In April 2013 Oncolytics had 84,760,000 shares outstanding. But in February 2013 they offered 8,000,000 common shares. So back in December 2012 they had 76,760,000 shares outstanding. This means, that in total the company value rose by USD 66 mn. The positive phase 3 data increased the value by USD 66 mn. We can assume that the project moved from being a phase 3 project right before filing to a project at filing. The phase 3 success rate does not have to be considered anymore. Assuming further that the phase 3 success rate for biological (it is an oncolytic virus) is 71% this means that these USD 66 mn correspond to the missing 29% of value to make a phase 3 project a filing project. The project value is therefore USD 228 mn. And since we observe changes in company value we have to consider taxes as well. The USD 228 mn are an after-tax value. Pre-tax this would correspond to USD 367 mn (tax rate of 38%). Applying a phase specific discount rate (14%) and using some assumptions on the filing phase, the launch and then the COGS and marketing and sales costs, we can now find out to what peak sales assumption this value corresponds. We think that USD 250 mn peak sales are a good estimate.

Figure 5: Reolysin at filing (calculated with ri:val)

We therefore have a rather useful number derived from a share price increase of USD .86: the market assumes that the head and neck cancer indication leads to peak sales of around USD 250 mn.
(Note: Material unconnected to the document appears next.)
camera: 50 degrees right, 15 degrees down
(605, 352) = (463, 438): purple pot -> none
Of course, our assumptions could be modified in some way. Maybe there is a higher approval attrition rate (which would increase the final peak sales number). Or maybe we can calculate with a discount rate that is lower than 14% (which lowers the resulting peak sales estimate). Or maybe the sales curve is different, or the full amount of the head and neck cancer indication is only captured in the share price difference of the following 5 days, which in this case would increase the value and therefore the peak sales estimate.

Further application

Even though our project is not nec-essarily in phase 3, we still can get a reality check on the peak sales as-sumptions. Or if we are fairly com-fortable with the peak sales, we could of course also check what suc-cess rates would be realistic – either one. It is also conceivable to work back from the observed value using the venture capital method, i.e. the cash flows to get to a project in phase 3, the success rates and the “exit value”, which is here the ob-served comparable value. This way we can also get comparables for projects in very early stages, even though there aren’t any direct comparables available.
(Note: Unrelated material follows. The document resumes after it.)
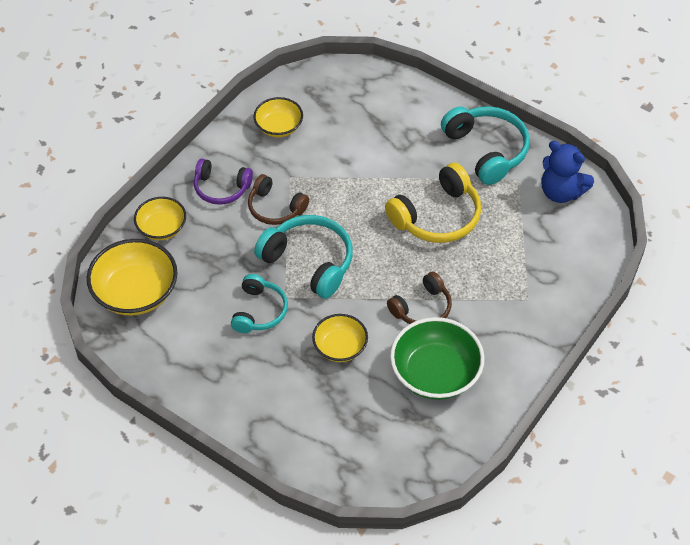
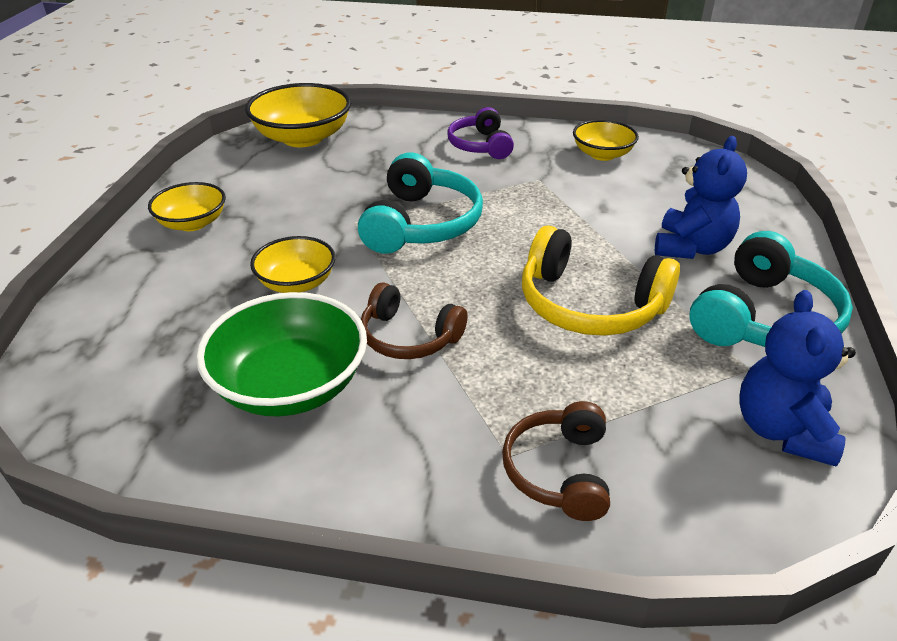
camera: 65 degrees right, 15 degrees down
(162, 228) = (397, 130): yellow bowl -> yellow bowl (192, 223)
(259, 311) = (321, 211): turquoise headphones -> none
(275, 208) = (483, 182): brown headphones -> brown headphones (559, 471)
(411, 143) = (691, 248): none -> blue teddy bear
After all comparables are mainly meant to make sure that the assumptions and the final value are in the right ballpark. But to justify a valuation, one always needs to know to what assumptions a value corresponds. It is not a good idea to base a valuation solely on comparables, just as bad as to rely only on forecast-based valuations. But it is almost impossible to design a license contract with comparables. If you want to make serious business you must sit down and calculate the rNPV of the project and the license terms.